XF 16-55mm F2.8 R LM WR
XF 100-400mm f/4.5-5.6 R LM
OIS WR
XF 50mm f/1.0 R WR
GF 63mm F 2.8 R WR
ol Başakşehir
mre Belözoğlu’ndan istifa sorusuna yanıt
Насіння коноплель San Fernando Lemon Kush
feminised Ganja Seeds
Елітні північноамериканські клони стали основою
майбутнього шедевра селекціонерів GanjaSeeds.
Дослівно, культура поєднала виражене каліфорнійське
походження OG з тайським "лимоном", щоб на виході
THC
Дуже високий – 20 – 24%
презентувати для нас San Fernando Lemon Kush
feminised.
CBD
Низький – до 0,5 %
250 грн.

---

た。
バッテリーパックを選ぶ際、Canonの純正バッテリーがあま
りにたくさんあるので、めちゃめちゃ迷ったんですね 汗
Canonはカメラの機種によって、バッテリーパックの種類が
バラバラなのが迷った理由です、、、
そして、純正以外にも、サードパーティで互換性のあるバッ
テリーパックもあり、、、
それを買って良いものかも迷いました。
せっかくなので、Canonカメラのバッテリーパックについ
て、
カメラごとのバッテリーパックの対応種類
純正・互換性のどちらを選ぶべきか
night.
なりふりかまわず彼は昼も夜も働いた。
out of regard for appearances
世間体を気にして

* * *

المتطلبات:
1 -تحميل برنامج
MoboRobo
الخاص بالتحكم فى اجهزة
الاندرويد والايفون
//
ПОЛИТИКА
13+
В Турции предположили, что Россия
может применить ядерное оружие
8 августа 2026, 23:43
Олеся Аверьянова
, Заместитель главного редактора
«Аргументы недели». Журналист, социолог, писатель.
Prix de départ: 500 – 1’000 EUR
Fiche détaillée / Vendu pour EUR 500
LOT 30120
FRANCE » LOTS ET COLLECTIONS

> Exercise details
In the entries above, restate word for word the lines between the one holding "XF 16-55mm F2.8 R LM WR" and the one holding "feminised Ganja Seeds", inclusive, and nothing besides.

> Answer to the exercise
XF 16-55mm F2.8 R LM WR
XF 100-400mm f/4.5-5.6 R LM
OIS WR
XF 50mm f/1.0 R WR
GF 63mm F 2.8 R WR
ol Başakşehir
mre Belözoğlu’ndan istifa sorusuna yanıt
Насіння коноплель San Fernando Lemon Kush
feminised Ganja Seeds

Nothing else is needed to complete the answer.